Gather every line in the rows below that contains the word "barometer", and copy each of those lines unchanged.

** Opening Supplied material block **

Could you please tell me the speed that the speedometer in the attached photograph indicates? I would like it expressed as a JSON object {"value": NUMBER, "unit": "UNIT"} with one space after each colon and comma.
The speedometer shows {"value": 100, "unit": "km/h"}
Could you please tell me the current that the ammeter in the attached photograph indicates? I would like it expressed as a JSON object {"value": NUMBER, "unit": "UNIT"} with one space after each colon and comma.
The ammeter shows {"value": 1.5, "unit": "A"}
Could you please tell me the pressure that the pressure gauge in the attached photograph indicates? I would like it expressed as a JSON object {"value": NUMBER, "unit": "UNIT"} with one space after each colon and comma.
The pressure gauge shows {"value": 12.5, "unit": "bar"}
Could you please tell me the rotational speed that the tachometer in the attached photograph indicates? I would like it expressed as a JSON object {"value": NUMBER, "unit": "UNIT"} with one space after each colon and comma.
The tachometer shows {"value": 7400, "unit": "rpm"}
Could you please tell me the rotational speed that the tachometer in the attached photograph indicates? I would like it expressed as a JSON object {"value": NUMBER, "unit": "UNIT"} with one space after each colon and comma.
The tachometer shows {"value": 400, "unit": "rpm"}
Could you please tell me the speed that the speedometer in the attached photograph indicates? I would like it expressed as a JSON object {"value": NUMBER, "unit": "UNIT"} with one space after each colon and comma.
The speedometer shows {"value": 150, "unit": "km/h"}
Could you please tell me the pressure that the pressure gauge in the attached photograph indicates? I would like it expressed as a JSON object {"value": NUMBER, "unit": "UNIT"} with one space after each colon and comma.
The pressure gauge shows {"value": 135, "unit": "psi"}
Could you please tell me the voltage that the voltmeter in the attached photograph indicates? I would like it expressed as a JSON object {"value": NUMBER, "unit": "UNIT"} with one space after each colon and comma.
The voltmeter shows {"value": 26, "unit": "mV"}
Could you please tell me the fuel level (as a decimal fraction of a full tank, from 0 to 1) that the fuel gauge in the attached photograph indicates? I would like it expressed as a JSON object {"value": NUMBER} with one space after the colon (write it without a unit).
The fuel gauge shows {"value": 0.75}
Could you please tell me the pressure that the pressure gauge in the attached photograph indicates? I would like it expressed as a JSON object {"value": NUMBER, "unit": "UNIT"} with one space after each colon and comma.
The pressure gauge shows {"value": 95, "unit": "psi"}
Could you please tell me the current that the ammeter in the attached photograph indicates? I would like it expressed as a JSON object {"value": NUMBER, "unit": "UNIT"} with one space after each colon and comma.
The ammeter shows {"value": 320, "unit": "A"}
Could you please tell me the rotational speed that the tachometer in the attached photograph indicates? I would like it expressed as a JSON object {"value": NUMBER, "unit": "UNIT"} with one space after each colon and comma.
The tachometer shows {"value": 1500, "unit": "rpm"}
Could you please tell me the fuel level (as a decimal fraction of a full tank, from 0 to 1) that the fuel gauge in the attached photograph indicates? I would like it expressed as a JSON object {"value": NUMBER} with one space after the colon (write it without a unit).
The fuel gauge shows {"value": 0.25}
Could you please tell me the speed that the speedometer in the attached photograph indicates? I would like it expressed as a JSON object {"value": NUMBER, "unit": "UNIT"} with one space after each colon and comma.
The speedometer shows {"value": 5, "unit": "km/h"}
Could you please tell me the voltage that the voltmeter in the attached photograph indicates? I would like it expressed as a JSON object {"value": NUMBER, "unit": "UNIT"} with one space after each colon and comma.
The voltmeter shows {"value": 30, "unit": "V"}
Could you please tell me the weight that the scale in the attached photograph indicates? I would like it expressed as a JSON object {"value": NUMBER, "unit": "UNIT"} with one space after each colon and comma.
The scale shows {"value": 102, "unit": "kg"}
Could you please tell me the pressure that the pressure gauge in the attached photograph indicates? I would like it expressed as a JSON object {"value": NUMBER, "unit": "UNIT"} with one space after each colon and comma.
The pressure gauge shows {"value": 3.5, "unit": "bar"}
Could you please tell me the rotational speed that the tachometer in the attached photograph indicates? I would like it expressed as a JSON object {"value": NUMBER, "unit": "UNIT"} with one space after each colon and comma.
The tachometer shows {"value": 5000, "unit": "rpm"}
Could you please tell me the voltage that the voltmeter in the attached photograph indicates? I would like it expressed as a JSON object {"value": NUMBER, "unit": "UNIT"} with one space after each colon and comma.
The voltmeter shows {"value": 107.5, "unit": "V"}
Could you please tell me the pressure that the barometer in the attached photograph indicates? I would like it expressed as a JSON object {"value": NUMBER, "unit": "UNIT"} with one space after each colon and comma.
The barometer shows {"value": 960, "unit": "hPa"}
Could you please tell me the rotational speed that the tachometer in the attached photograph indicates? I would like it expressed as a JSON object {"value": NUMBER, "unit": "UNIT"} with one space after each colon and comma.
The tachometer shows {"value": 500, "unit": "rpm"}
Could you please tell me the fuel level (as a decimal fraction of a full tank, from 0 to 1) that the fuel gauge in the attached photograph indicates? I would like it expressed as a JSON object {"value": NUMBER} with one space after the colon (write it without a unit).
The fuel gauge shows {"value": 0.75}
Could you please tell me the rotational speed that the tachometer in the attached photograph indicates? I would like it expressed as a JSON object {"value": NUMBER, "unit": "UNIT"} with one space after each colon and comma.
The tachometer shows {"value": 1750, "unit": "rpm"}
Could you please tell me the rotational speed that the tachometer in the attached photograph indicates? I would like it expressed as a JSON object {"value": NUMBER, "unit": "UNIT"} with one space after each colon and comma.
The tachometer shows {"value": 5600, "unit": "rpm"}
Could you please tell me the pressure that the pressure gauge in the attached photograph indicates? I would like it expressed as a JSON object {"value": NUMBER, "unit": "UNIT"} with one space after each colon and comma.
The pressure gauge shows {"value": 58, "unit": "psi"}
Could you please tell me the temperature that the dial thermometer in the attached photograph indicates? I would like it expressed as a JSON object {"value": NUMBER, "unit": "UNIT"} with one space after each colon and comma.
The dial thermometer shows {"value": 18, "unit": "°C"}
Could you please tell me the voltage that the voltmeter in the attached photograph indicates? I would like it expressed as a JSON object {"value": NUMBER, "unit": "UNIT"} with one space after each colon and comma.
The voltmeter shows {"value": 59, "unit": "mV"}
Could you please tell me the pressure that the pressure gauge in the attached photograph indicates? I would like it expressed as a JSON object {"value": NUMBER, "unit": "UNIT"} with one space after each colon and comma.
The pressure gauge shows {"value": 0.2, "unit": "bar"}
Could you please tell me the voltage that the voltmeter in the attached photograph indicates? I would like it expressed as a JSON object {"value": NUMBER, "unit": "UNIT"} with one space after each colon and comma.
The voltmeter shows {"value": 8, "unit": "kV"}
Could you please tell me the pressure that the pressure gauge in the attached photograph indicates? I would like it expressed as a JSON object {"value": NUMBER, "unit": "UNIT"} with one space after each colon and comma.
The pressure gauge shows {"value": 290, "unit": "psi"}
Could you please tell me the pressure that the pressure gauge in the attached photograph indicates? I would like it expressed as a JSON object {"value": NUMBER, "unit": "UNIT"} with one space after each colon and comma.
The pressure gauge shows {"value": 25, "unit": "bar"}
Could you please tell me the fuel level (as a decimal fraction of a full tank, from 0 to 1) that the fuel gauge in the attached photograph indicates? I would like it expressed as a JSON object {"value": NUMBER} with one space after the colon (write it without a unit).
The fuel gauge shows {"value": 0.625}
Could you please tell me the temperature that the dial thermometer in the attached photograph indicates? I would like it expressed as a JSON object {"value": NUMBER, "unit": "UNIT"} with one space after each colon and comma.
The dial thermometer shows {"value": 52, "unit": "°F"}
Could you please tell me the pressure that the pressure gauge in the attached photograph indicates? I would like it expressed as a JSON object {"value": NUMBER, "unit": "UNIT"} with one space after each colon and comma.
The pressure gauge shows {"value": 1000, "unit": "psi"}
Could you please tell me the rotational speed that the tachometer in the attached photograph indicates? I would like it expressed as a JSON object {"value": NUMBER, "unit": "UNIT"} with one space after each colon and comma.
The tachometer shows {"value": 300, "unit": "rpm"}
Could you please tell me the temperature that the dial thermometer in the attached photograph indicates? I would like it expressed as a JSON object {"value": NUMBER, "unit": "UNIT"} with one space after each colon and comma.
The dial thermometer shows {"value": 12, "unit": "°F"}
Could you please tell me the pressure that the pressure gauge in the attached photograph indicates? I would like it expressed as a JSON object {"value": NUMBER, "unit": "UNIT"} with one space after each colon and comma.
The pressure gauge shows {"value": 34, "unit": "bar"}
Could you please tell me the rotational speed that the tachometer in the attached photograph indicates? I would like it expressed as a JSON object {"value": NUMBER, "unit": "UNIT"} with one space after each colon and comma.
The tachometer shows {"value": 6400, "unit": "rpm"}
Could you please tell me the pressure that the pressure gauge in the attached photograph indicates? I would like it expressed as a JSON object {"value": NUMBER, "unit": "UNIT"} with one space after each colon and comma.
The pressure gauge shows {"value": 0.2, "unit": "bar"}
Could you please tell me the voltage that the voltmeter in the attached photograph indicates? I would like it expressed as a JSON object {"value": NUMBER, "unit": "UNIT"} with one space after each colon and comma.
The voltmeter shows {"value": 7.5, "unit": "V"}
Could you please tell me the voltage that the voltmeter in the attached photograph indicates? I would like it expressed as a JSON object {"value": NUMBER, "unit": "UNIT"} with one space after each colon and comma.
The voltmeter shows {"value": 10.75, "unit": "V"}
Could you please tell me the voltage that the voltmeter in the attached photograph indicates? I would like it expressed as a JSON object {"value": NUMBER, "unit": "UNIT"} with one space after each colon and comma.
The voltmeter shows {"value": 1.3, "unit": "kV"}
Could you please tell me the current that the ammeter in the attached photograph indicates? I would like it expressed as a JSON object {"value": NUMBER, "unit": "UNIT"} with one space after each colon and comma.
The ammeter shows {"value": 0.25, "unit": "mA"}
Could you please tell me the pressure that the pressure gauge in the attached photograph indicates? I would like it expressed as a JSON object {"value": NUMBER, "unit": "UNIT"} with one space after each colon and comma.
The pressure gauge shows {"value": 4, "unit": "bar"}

** Closing Supplied material block **

■ Result of this task
Could you please tell me the pressure that the barometer in the attached photograph indicates? I would like it expressed as a JSON object {"value": NUMBER, "unit": "UNIT"} with one space after each colon and comma.
The barometer shows {"value": 960, "unit": "hPa"}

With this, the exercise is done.